In brighter days this wave of charity would have paid for new parks and housing for immigrants. This year it has bought funerals for bomb victims and extra ambulances.

Unfortunately, North American Arabs won’t be the ones to build up West Bank and Gaza communities. Disorganization and fear of retaliation after September 11 limit the North American community’s fundraising to approximately $1 million a year, says Laila al-Marayati, a board member at the charity Kinder USA: “People will give cash because they don’t want any cheques traced to their names,” she says.

In Canada there have been virtually no major fundraising campaigns by either the Canadian Arab Federation or Palestine House.

Nor will much aid from the World Bank or foreign governments help advance life among poor Palestinians any time soon.

Donor governments choose who gets their charity, and they usually choose other governments, no matter how hobbled.

“Look at this as a form of marketing,” says Nigel Roberts, director of the World Bank’s West Bank and Gaza operations.

The most generous contributors, the Arab League countries, have earmarked their funds for salaries for Yasser Arafat’s thieving regime. Meanwhile, the United States and the European Union have designated much of their money to build central banks and infrastructure like highways and airports, which support trade. Only then do funds go to job training or other social assistance — if the bank collects enough money. Right now, all major governments have pledged, but the World Bank still remains over $500 million short of its fundraising goal.

**What this exercise asks**
a. According to the passage on Palestinian aid, how far short of its fundraising goal does the World Bank remain?
b. From the passage on Palestinian aid, return the stretch from "Donor governments choose" through "its fundraising goal.".
c. Supply the next part of the passage on Palestinian aid, beginning after its final sentence.
The rows that come next are separate material, unrelated to the passage on Palestinian aid.

**Source material**
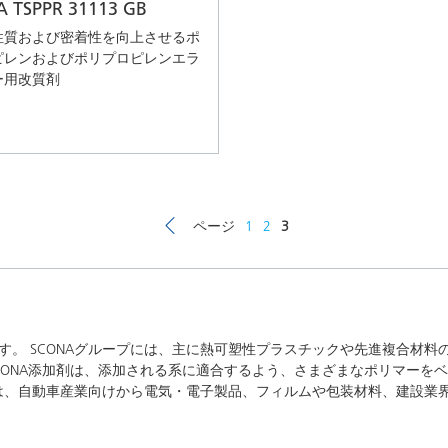
 TSPPR 31113 GB
性質および密着性を向上させるポ
ピレンおよびポリプロピレンエラ
ー用改質剤
ページ
1
2
3
群です。 SCONAグループには、主に熱可塑性プラスチックや先進複合材
CONA添加剤は、添加される系に適合するよう、さまざまなポリマーを
途は、自動車産業向けから電気・電子製品、フィルムや包装材料、建設業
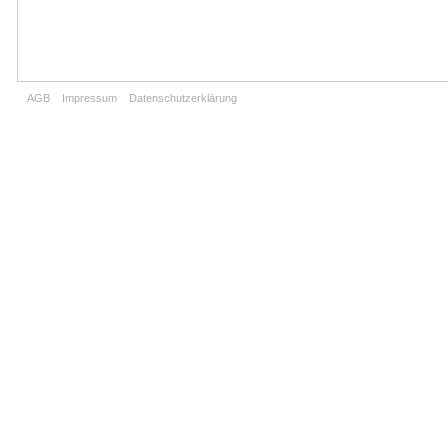
AGB
Impressum
Datenschutzerklärung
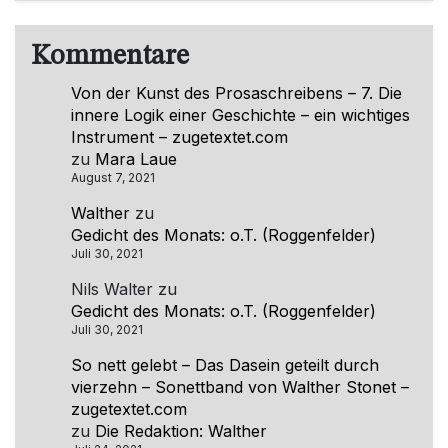
Kommentare
Von der Kunst des Prosaschreibens – 7. Die
innere Logik einer Geschichte – ein wichtiges
Instrument – zugetextet.com
zu
Mara Laue
August 7, 2021
Walther
zu
Gedicht des Monats: o.T. (Roggenfelder)
Juli 30, 2021
Nils Walter
zu
Gedicht des Monats: o.T. (Roggenfelder)
Juli 30, 2021
So nett gelebt – Das Dasein geteilt durch
vierzehn – Sonettband von Walther Stonet –
zugetextet.com
zu
Die Redaktion: Walther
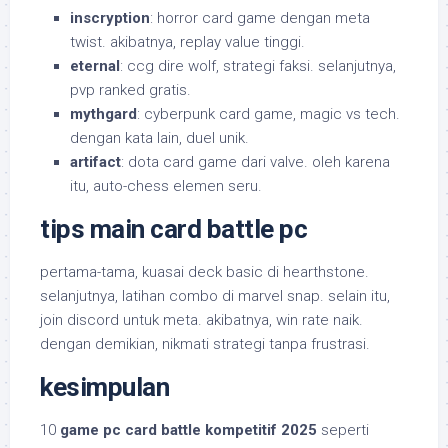
inscryption
: horror card game dengan meta
twist. akibatnya, replay value tinggi.
eternal
: ccg dire wolf, strategi faksi. selanjutnya,
pvp ranked gratis.
mythgard
: cyberpunk card game, magic vs tech.
dengan kata lain, duel unik.
artifact
: dota card game dari valve. oleh karena
itu, auto-chess elemen seru.
tips main card battle pc
pertama-tama, kuasai deck basic di hearthstone.
selanjutnya, latihan combo di marvel snap. selain itu,
join discord untuk meta. akibatnya, win rate naik.
dengan demikian, nikmati strategi tanpa frustrasi.
kesimpulan
10
game pc card battle kompetitif 2025
seperti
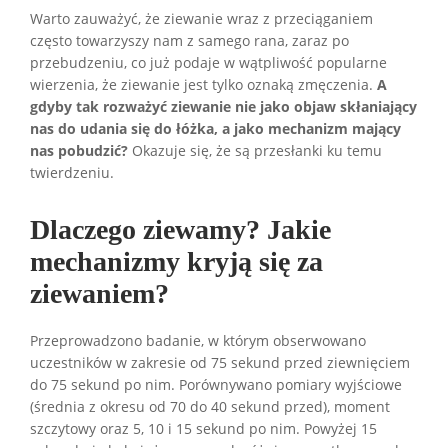
Warto zauważyć, że ziewanie wraz z przeciąganiem
często towarzyszy nam z samego rana, zaraz po
przebudzeniu, co już podaje w wątpliwość popularne
wierzenia, że ziewanie jest tylko oznaką zmęczenia.
A
gdyby tak rozważyć ziewanie nie jako objaw skłaniający
nas do udania się do łóżka, a jako mechanizm mający
nas pobudzić?
Okazuje się, że są przesłanki ku temu
twierdzeniu.
Dlaczego ziewamy? Jakie
mechanizmy kryją się za
ziewaniem?
Przeprowadzono badanie, w którym obserwowano
uczestników w zakresie od 75 sekund przed ziewnięciem
do 75 sekund po nim. Porównywano pomiary wyjściowe
(średnia z okresu od 70 do 40 sekund przed), moment
szczytowy oraz 5, 10 i 15 sekund po nim. Powyżej 15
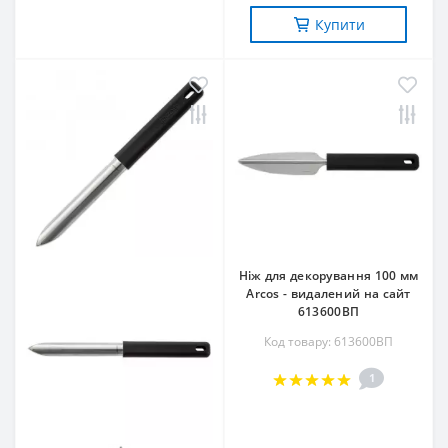
Купити
Ніж для декорування 100 мм
Arcos - видалений на сайт
613600ВП
Код товару: 613600ВП
1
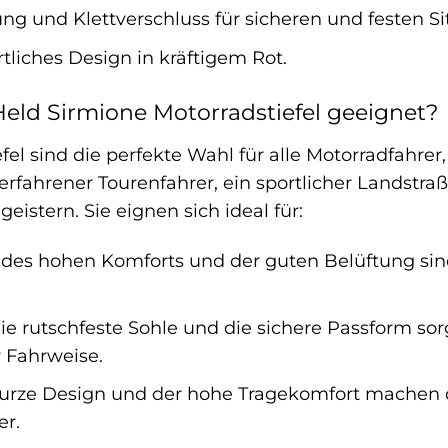
g und Klettverschluss für sicheren und festen Sit
tliches Design in kräftigem Rot.
Held Sirmione Motorradstiefel geeignet?
fel sind die perfekte Wahl für alle Motorradfahrer,
 erfahrener Tourenfahrer, ein sportlicher Landstraß
eistern. Sie eignen sich ideal für:
es hohen Komforts und der guten Belüftung sind d
e rutschfeste Sohle und die sichere Passform sor
r Fahrweise.
rze Design und der hohe Tragekomfort machen di
er.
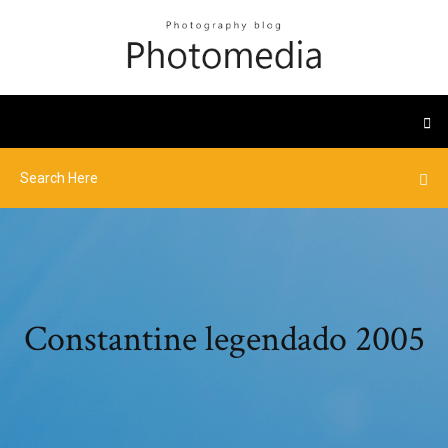
Constantine legendado 2005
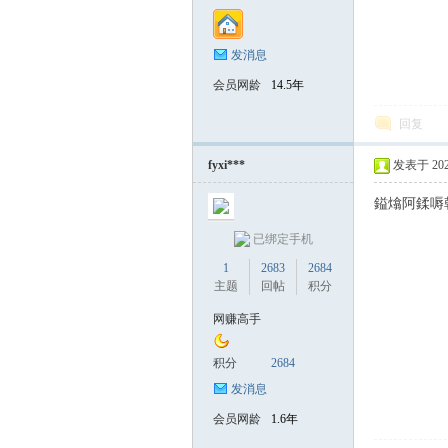
发消息
会员网龄
14.5年
回复
fyxi***
发表于 2025-
鎰熻阿鍒嗕
已绑定手机
1
2683
2684
主题
回帖
积分
网赚高手
积分
2684
发消息
会员网龄
1.6年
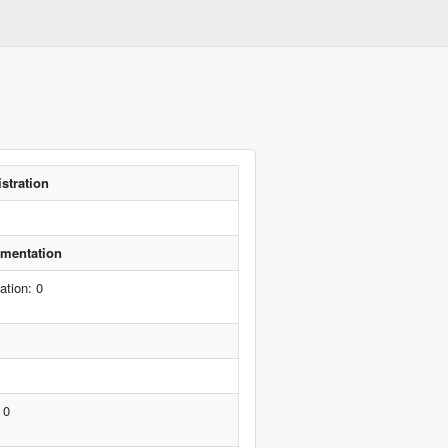
stration
lementation
ation: 0
 0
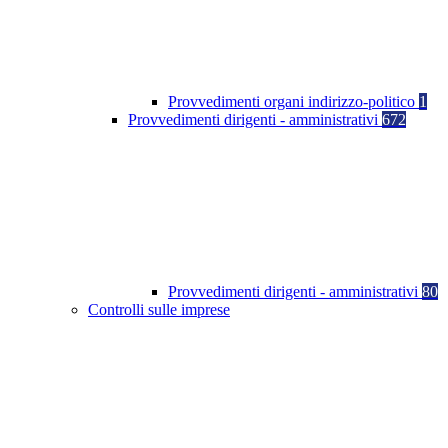
Provvedimenti organi indirizzo-politico
1
Provvedimenti dirigenti - amministrativi
672
Provvedimenti dirigenti - amministrativi
80
Controlli sulle imprese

**Answers by task**
a. Over $500 million.

b.
Donor governments choose who gets their charity, and they usually choose other governments, no matter how hobbled.

“Look at this as a form of marketing,” says Nigel Roberts, director of the World Bank’s West Bank and Gaza operations.

The most generous contributors, the Arab League countries, have earmarked their funds for salaries for Yasser Arafat’s thieving regime. Meanwhile, the United States and the European Union have designated much of their money to build central banks and infrastructure like highways and airports, which support trade. Only then do funds go to job training or other social assistance — if the bank collects enough money. Right now, all major governments have pledged, but the World Bank still remains over $500 million short of its fundraising goal.

c.
If North American Jews don’t foster the contentment of Palestinians in their homes, it’s probable that no one will. Which will leave the situation to stagnate. Until it gets worse.

But so far the notion of Jewish groups like UJA raising money for Palestinian communities is considered outside their mandate, according to UJA spokesperson Howard English.

Jewish philanthropies are capable of changing. In April, the board of United Jewish Communities, the UJA’s counterpart in the U.S., decided to alter longstanding policy and started sending relief money to the controversial Jewish settlements in the West Bank and Gaza. Those Jews are more likely to remain safe — and those settlements more apt to persist, as some Jews in the U.S. and Canada desire — if neighbouring Palestinians can live in material comfort.

Palestinians will welcome conditional grants from Jews, says Peter Gubser, the director of Americans for Near East Refugee Aid in Washington. Once, in the mid-1980s, 500,000 Palestinians accepted paycheques from Israelis. Over several years, the American Jewish World Service’s revolving loan fund for women in Gaza has helped start dozens of home businesses.

Money doesn’t buy happiness. But who said the Israelis and the Palestinians need to be happy? Most simply want to stop fighting. Palestinians may tell their pollsters they believe the intifada’s purpose is to recoup every inch of historical Palestine, but talk is cheap it’s all most Palestinians can afford.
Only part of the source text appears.